QUOTED PASSAGE »
*** Block opens ***

US finds Israeli soldier likely unintentionally killed reporter, bullet too damaged to know for sure
Israel's defense minister said that she was killed while hundreds of bullets were being fired at IDF troops
United States investigators determined that an Israeli soldier was likely responsible for the unintential death of Al Jazeera journalist Shireen Abu Akleh, but the bullet that killed her was too damaged to come to a final conclusion.
The investigation comes after Palestinian officials handed over the bullet to the United States Security Coordinator for Israel and the Palestinian Authority (USSC) on Saturday, nearly two months after Akleh's death.
Israel has called on the Palestinian Authority for weeks to give the bullet to a third-party investigator.
Palestinian officials claimed in May that Israeli Defense Forces deliberately killed Akleh during a raid on May 11 in the terror hotspot of Jenin, a town in the West Bank.

*** Block closes ***

THE DATA »
*** Block opens ***

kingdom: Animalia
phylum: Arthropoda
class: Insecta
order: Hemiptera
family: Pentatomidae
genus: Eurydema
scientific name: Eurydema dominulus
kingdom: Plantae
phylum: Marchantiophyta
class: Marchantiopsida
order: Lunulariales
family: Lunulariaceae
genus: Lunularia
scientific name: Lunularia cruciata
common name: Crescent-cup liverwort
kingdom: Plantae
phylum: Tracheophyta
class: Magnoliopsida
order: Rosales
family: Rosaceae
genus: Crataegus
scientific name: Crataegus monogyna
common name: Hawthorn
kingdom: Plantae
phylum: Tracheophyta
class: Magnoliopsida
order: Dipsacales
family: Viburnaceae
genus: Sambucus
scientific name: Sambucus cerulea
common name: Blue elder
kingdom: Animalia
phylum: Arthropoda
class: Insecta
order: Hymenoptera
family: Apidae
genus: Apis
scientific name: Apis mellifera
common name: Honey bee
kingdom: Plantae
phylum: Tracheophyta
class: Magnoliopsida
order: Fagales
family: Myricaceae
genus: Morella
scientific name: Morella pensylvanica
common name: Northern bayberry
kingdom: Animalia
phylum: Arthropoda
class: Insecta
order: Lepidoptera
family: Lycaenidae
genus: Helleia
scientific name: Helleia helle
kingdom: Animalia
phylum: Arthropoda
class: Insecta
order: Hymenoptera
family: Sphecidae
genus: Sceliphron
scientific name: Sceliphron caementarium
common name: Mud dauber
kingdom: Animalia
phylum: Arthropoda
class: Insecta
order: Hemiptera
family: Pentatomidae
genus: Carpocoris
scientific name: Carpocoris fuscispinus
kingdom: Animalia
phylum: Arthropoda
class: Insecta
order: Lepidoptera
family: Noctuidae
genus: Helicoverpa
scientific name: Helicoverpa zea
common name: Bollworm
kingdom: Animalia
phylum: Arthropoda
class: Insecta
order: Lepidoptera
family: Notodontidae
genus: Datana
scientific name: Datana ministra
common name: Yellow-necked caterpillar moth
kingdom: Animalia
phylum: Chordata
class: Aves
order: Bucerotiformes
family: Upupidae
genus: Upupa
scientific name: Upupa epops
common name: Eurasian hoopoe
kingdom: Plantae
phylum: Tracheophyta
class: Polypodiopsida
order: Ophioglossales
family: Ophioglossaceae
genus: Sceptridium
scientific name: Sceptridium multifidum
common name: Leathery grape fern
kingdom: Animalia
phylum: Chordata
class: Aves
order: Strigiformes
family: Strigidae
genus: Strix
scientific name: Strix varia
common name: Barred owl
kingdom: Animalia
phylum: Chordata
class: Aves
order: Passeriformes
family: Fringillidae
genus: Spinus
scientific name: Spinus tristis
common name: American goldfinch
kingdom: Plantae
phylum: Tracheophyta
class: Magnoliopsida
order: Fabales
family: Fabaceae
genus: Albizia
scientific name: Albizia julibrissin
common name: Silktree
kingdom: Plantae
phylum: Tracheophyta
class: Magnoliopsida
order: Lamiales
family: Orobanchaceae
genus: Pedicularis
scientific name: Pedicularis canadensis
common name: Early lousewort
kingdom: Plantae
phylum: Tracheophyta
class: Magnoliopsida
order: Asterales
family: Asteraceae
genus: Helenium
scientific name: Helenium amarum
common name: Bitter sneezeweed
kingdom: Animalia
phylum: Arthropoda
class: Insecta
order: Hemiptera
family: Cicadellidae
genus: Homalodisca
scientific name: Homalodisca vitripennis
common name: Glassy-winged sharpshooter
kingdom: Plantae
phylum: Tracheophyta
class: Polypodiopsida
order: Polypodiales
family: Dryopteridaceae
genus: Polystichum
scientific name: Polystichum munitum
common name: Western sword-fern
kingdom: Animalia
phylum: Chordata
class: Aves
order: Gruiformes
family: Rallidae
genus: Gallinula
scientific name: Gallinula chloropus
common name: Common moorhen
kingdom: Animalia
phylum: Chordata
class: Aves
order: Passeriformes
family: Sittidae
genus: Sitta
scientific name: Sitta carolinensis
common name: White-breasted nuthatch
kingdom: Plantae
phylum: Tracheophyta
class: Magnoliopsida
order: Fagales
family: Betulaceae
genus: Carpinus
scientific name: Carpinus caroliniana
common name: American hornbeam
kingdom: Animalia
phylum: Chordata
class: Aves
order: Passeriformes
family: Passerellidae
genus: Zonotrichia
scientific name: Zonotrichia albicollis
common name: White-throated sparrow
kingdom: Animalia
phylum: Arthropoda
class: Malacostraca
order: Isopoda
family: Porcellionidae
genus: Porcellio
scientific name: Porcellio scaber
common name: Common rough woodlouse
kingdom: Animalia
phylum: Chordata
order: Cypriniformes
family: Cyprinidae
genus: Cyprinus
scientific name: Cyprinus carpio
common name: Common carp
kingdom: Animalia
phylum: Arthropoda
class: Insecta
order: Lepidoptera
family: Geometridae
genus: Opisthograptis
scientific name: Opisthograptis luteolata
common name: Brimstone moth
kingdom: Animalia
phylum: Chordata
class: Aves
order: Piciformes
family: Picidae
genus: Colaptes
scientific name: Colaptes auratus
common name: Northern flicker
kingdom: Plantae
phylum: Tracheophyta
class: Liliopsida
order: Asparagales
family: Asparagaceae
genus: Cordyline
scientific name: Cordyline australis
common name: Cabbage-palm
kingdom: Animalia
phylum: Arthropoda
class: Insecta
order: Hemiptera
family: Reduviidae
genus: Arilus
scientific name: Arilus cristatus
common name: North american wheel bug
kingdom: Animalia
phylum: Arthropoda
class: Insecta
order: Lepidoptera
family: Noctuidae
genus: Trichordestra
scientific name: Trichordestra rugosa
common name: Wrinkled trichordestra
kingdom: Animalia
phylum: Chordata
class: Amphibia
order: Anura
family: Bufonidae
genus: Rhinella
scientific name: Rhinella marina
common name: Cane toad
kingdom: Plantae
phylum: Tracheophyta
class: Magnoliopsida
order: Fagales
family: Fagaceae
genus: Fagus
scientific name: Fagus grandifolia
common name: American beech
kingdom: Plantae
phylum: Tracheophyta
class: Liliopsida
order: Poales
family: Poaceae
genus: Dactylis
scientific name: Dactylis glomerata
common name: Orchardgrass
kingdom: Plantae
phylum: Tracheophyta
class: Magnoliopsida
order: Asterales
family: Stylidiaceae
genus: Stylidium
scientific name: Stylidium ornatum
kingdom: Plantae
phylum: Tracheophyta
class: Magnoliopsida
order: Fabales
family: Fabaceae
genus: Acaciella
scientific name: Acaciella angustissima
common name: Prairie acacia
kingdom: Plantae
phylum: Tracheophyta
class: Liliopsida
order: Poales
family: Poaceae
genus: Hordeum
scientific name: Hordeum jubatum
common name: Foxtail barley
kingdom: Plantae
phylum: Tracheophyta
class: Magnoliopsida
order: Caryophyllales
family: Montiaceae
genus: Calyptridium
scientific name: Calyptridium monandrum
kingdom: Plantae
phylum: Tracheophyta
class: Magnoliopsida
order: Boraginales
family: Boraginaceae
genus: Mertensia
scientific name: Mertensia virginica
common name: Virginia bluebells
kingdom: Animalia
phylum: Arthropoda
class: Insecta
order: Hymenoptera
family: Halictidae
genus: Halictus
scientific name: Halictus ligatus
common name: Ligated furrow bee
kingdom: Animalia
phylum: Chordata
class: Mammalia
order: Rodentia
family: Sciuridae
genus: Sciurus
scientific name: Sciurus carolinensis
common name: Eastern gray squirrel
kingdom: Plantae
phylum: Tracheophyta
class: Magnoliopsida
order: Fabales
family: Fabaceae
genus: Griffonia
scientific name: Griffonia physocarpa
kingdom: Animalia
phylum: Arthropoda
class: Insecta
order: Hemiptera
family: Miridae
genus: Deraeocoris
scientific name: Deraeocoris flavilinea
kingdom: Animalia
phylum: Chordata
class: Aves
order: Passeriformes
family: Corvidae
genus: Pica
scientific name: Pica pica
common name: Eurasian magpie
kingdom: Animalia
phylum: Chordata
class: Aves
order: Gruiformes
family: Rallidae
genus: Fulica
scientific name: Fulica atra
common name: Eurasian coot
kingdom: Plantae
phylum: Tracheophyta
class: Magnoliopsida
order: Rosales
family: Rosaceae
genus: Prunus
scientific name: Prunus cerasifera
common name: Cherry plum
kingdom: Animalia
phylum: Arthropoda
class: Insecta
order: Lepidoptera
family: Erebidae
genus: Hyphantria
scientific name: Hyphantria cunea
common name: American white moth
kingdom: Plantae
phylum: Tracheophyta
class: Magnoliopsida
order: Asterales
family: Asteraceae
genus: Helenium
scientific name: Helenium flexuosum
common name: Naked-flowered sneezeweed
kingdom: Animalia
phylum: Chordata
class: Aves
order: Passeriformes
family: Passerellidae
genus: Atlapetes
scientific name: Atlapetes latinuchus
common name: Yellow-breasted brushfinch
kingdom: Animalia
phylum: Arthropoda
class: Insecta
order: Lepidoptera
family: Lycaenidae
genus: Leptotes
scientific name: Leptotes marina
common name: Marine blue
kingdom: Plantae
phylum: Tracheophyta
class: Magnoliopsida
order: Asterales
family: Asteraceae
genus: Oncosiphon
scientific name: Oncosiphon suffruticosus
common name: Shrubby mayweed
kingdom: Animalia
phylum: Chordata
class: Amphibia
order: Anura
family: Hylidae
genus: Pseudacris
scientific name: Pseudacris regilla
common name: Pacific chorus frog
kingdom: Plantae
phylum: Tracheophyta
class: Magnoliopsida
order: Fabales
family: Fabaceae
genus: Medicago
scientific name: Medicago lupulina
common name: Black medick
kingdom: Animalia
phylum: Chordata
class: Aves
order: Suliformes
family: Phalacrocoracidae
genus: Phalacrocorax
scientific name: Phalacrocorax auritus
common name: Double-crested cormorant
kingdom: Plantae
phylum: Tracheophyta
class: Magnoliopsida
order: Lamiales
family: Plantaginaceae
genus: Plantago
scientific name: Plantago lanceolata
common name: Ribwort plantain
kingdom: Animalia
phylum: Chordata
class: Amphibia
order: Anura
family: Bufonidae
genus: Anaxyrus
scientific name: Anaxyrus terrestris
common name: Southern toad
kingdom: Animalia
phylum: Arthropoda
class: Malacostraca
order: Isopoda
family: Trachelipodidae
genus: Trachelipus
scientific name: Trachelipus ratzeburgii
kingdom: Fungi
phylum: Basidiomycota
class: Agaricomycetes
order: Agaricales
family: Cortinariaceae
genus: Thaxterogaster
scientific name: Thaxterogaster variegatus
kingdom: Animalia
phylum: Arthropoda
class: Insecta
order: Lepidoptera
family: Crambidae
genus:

*** Block closes ***

Carry on the news report above about the US investigation into Shireen Abu Akleh's death, picking up right after its last sentence.

RESULT OF THIS TASK »
"Ballistic experts determined the bullet was badly damaged, which prevented a clear conclusion," US State Department spokesperson Ned Price said in a press release.
The USSC studied both the Palestinian and Israeli investigations over the past several weeks and "concluded that gunfire from IDF positions was likely responsible for the death of Shireen Abu Akleh," Price wrote.
"[T]he USSC found no reason to believe that this was intentional but rather the result of tragic circumstances during an IDF-led military operation against factions of Palestinian Islamic Jihad on May 11, 2022, in Jenin, which followed a series of terrorist attacks in Israel," he stated.
The results of the investigation come with President Joe Biden scheduled to visit the region in just over a week.
Israel Defense Minister Benny Gantz posted a video in response to the US investigation, adding, "It is important to emphasize that during this operational event, like in many others, hundreds of bullets were fired at IDF troops, which responded with firepower of their own, only in the direction of the sources of the shooting."
In the weeks preceding the IDF raid, more than a dozen Israelis were killed in terrorist attacks.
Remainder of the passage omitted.